A solução encontrada, e que permitiu a aprovação do relatório de Lopes, foi atribuir obrigações e direitos "ao detentor da titularidade" dos serviços, mas sem especificá-lo. A questão será decidida pelo STF, que, dentro de pouco tempo, deverá concluir o julgamento de um processo no qual será definido o detentor da titularidade. Dois ministros do STF já votaram e, na avaliação de deputados e senadores, a decisão final deverá ser favorável aos municípios.

Outro ponto que vinha retardando a votação, a intenção do governo de manter amplo poder de decisão sobre o setor por meio do Sistema Nacional de Saneamento e por isso era contestado por empresas privadas e pela oposição, acabou sendo retirado do projeto.

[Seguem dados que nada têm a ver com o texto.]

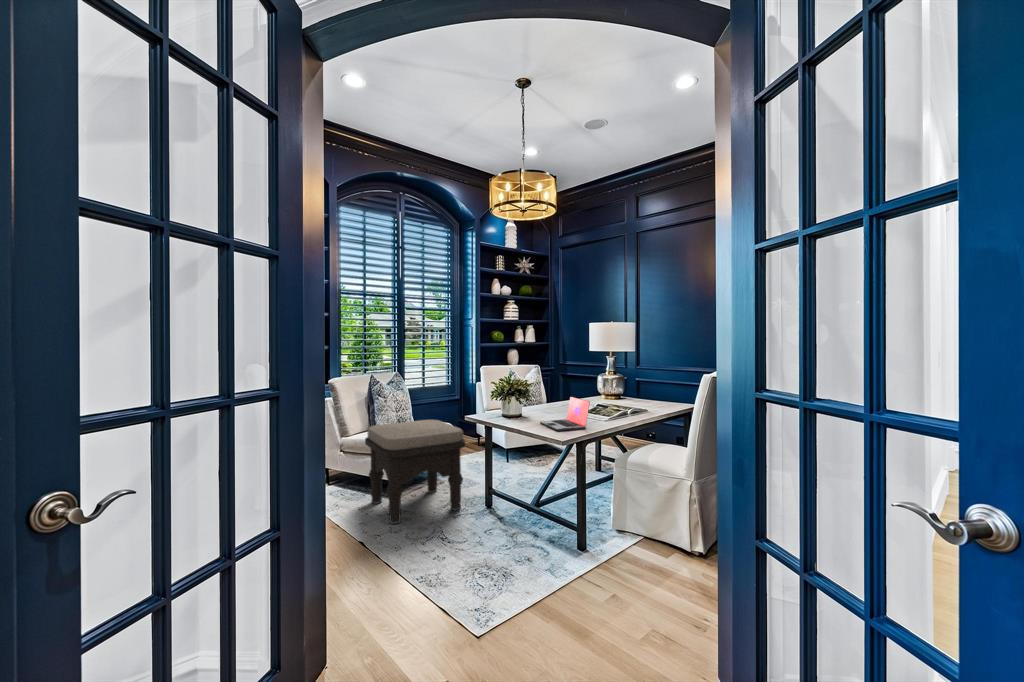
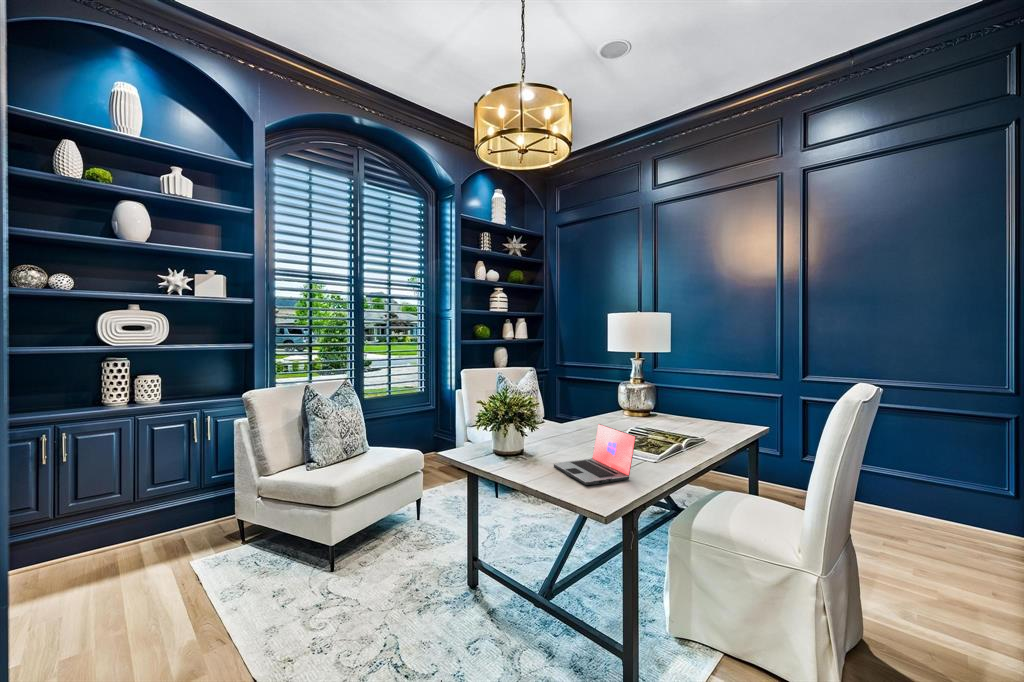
ottoman: present [365,420,465,524] -> none [286,451,438,630]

Por causa da escassez de investimentos, tem sido lenta a expansão da rede de água e esgotos no País. Pesquisas mais recentes mostram que, na área urbana, 18 milhões de pessoas não têm acesso à água tratada e encanada e 83 milhões não dispõem de esgotamento sanitário. O governo insiste em que, até 2015, será possível reduzir pela metade o déficit na área de saneamento básico, como propõe a ONU. Mas outra meta, a de universalização dos serviços de água encanada e esgoto, ou seja, o atendimento de todos os domicílios urbanos, dificilmente será alcançada até 2020, como quer o governo.

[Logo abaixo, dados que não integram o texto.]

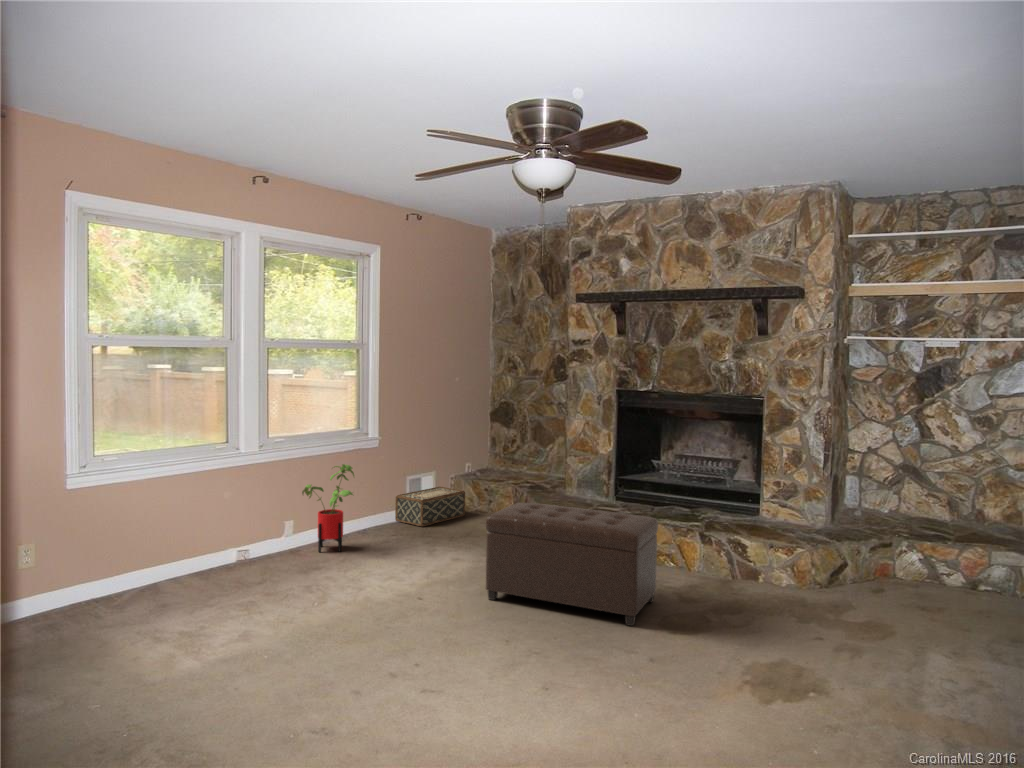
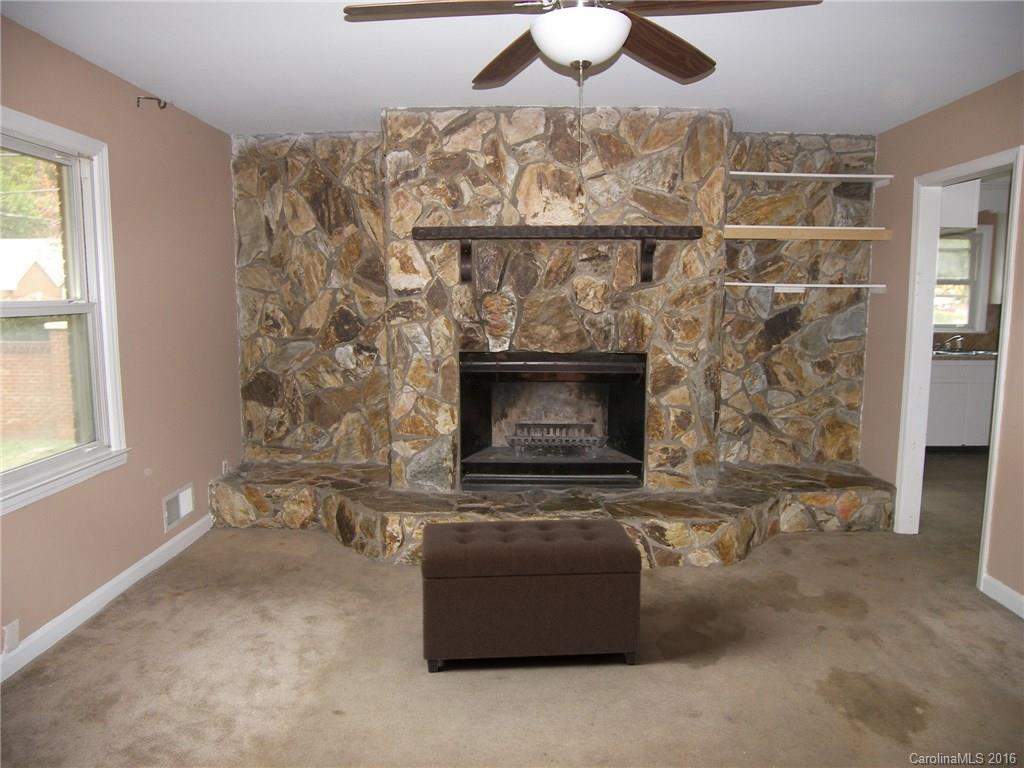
house plant: present [302,464,354,552] -> none [34,503,138,654]
woven basket: present [395,487,465,526] -> none [152,505,249,571]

Para essa universalização, de acordo com o governo, seriam necessários investimentos anuais correspondentes a 0,63% do PIB em saneamento básico, mas a média observada ao longo do governo Lula é de apenas 0,19% do PIB, de acordo com a Associação Brasileira de Infra-Estrutura e Indústrias de Base (Abdib). Como o setor público não tem condições de realizar os investimentos necessários, a entrada da iniciativa privada no setor é essencial.

Mas, apesar do entusiasmo causado pela aprovação do projeto pelo Senado, os investimentos só surgirão depois que o novo marco regulatório for efetivamente aprovado, o que depende de votação no plenário da Câmara. O ritmo de trabalho do Congresso dos últimos meses não permite que se tenha muita esperança de que o projeto seja votado com a rapidez necessária . O início efetivo da campanha eleitoral, na qual os congressistas estarão envolvidos, torna ainda menos provável que o projeto seja votado logo. Quem perde com o atraso na definição do novo marco regulatório para o saneamento básico é a faixa mais desprotegida da população.